Wie in früheren Romanen schafft es die Schriftstellerin, eine gekonnte Dramatik aufzubauen und die spannungsgeladene Situation zwischen den Widersachern eskalieren zu lassen, allerdings mit einem wenig überzeugenden Schluss, der die Entwicklung von Joe und Norman als konstruiert und verbogen erscheinen lässt.
Überhaupt bleibt Nothomb in "Den Vater töten" weit hinter den Erwartungen zurück.

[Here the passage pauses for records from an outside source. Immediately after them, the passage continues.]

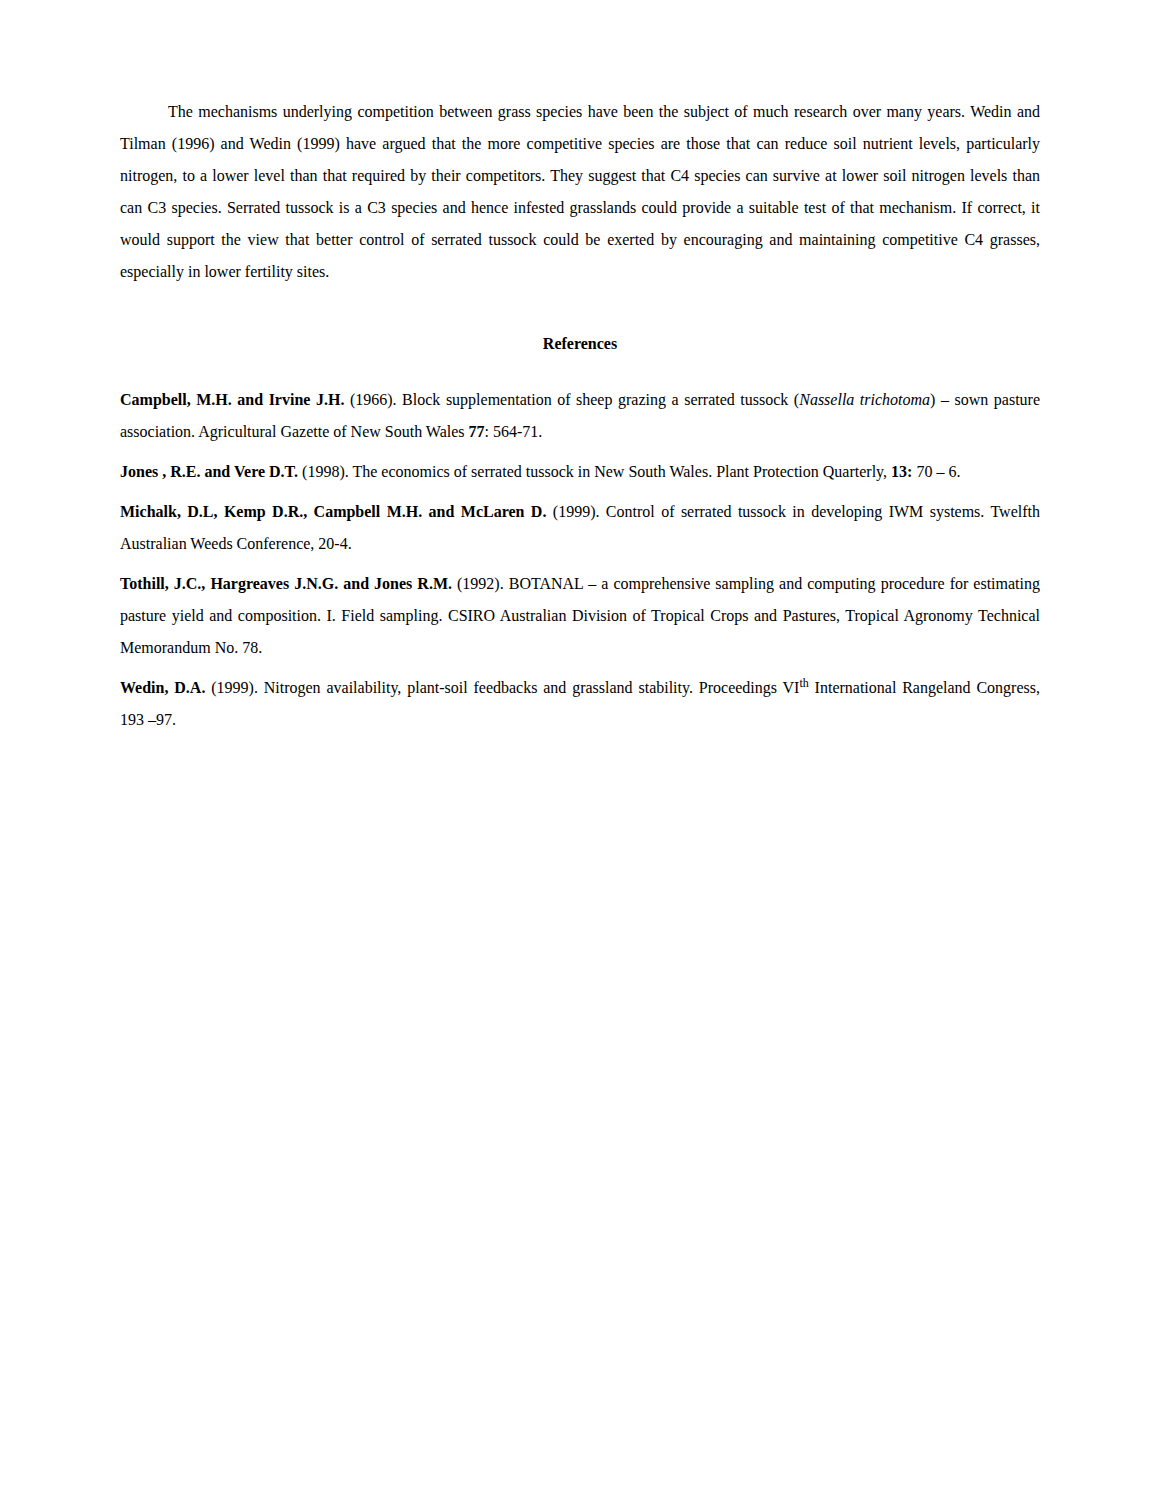The mechanisms underlying competition between grass species have been the subject of much research over many years. Wedin and Tilman (1996) and Wedin (1999) have argued that the more competitive species are those that can reduce soil nutrient levels, particularly nitrogen, to a lower level than that required by their competitors. They suggest that C4 species can survive at lower soil nitrogen levels than can C3 species. Serrated tussock is a C3 species and hence infested grasslands could provide a suitable test of that mechanism. If correct, it would support the view that better control of serrated tussock could be exerted by encouraging and maintaining competitive C4 grasses, especially in lower fertility sites.
References
Campbell, M.H. and Irvine J.H. (1966). Block supplementation of sheep grazing a serrated tussock (Nassella trichotoma) – sown pasture association. Agricultural Gazette of New South Wales 77: 564-71.
Jones , R.E. and Vere D.T. (1998). The economics of serrated tussock in New South Wales. Plant Protection Quarterly, 13: 70 – 6.
Michalk, D.L, Kemp D.R., Campbell M.H. and McLaren D. (1999). Control of serrated tussock in developing IWM systems. Twelfth Australian Weeds Conference, 20-4.
Tothill, J.C., Hargreaves J.N.G. and Jones R.M. (1992). BOTANAL – a comprehensive sampling and computing procedure for estimating pasture yield and composition. I. Field sampling. CSIRO Australian Division of Tropical Crops and Pastures, Tropical Agronomy Technical Memorandum No. 78.
Wedin, D.A. (1999). Nitrogen availability, plant-soil feedbacks and grassland stability. Proceedings VIth International Rangeland Congress, 193 –97.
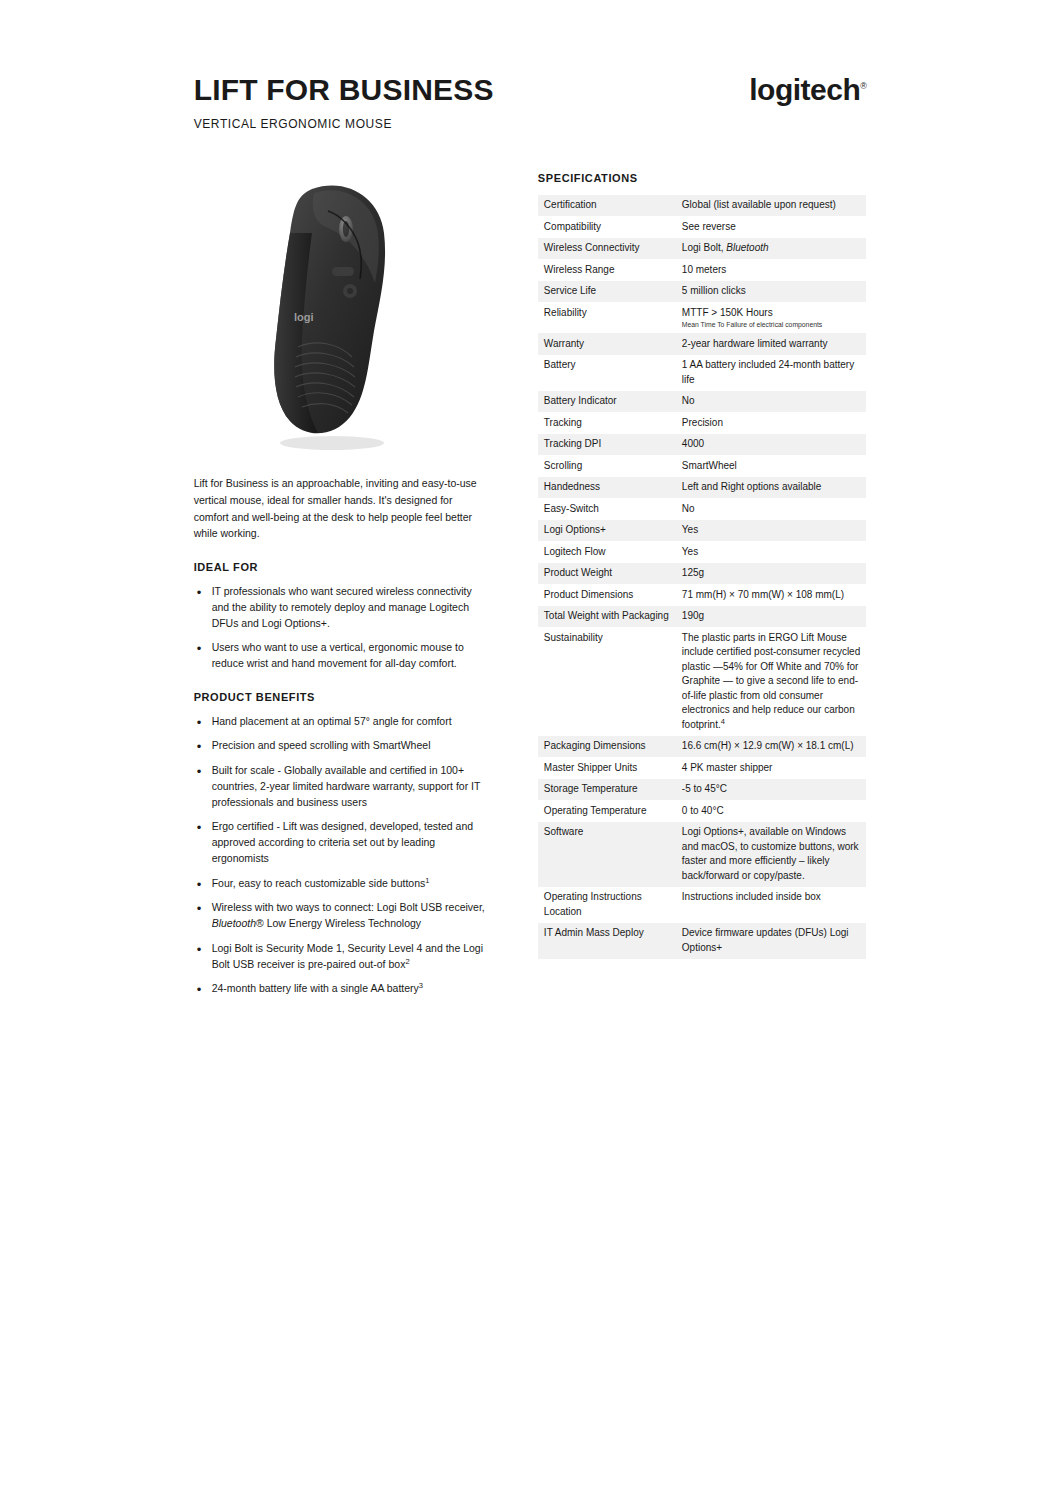Lift for Business
Vertical Ergonomic Mouse
logitech®
logi
Lift for Business is an approachable, inviting and easy-to-use vertical mouse, ideal for smaller hands. It's designed for comfort and well-being at the desk to help people feel better while working.
Ideal for
IT professionals who want secured wireless connectivity and the ability to remotely deploy and manage Logitech DFUs and Logi Options+.
Users who want to use a vertical, ergonomic mouse to reduce wrist and hand movement for all-day comfort.
Product benefits
Hand placement at an optimal 57° angle for comfort
Precision and speed scrolling with SmartWheel
Built for scale - Globally available and certified in 100+ countries, 2-year limited hardware warranty, support for IT professionals and business users
Ergo certified - Lift was designed, developed, tested and approved according to criteria set out by leading ergonomists
Four, easy to reach customizable side buttons1
Wireless with two ways to connect: Logi Bolt USB receiver, Bluetooth® Low Energy Wireless Technology
Logi Bolt is Security Mode 1, Security Level 4 and the Logi Bolt USB receiver is pre-paired out-of box2
24-month battery life with a single AA battery3
Specifications
| Certification | Global (list available upon request) |
| Compatibility | See reverse |
| Wireless Connectivity | Logi Bolt, Bluetooth |
| Wireless Range | 10 meters |
| Service Life | 5 million clicks |
| Reliability | MTTF > 150K Hours Mean Time To Failure of electrical components |
| Warranty | 2-year hardware limited warranty |
| Battery | 1 AA battery included 24-month battery life |
| Battery Indicator | No |
| Tracking | Precision |
| Tracking DPI | 4000 |
| Scrolling | SmartWheel |
| Handedness | Left and Right options available |
| Easy-Switch | No |
| Logi Options+ | Yes |
| Logitech Flow | Yes |
| Product Weight | 125g |
| Product Dimensions | 71 mm(H) × 70 mm(W) × 108 mm(L) |
| Total Weight with Packaging | 190g |
| Sustainability | The plastic parts in ERGO Lift Mouse include certified post-consumer recycled plastic —54% for Off White and 70% for Graphite — to give a second life to end-of-life plastic from old consumer electronics and help reduce our carbon footprint. 4 |
| Packaging Dimensions | 16.6 cm(H) × 12.9 cm(W) × 18.1 cm(L) |
| Master Shipper Units | 4 PK master shipper |
| Storage Temperature | -5 to 45°C |
| Operating Temperature | 0 to 40°C |
| Software | Logi Options+, available on Windows and macOS, to customize buttons, work faster and more efficiently – likely back/forward or copy/paste. |
| Operating Instructions Location | Instructions included inside box |
| IT Admin Mass Deploy | Device firmware updates (DFUs) Logi Options+ |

Sprachlich wenig ambitioniert, dafür mit einem plakativen Titel schafft es die belgische Schriftstellerin nicht, an frühere Erfolge wie "Quecksilber" oder "Der japanische Verlobte" anzuknüpfen und ihre raffiniert gesponnenen Geschichten mit ihrer hinlänglich bewiesenen Sprachakrobatik zu verbinden.
So bleibt Amélie Nothomb in "Den Vater töten" zwar ihrer Idee treu, das Böse in der menschlichen Psyche zu suchen und zu verarbeiten, greift dabei jedoch auf Stereotypen zurück, wenn sie beispielsweise Joes Verschlagenheit auf eine unglückliche Kindheit und eine einfache Mutter zurückführt oder Norman Ratschläge im Umgang mit Frauen erteilen lässt.
Insgesamt bleibt "Den Vater töten" eine typische Nothombsche Geschichte, die zwar eine raffinierte Vater-Sohn-Beziehung entwickelt, allerdings wenig originell endet und den eingeschworenen Leser mit dem Wunsch schließen lässt, dass Schriftstellerin und Verlag sich wieder auf Qualität besinnen und dem Druck widerstehen, im Jahresrhythmus eine Neuveröffentlichung auf den Markt zu bringen.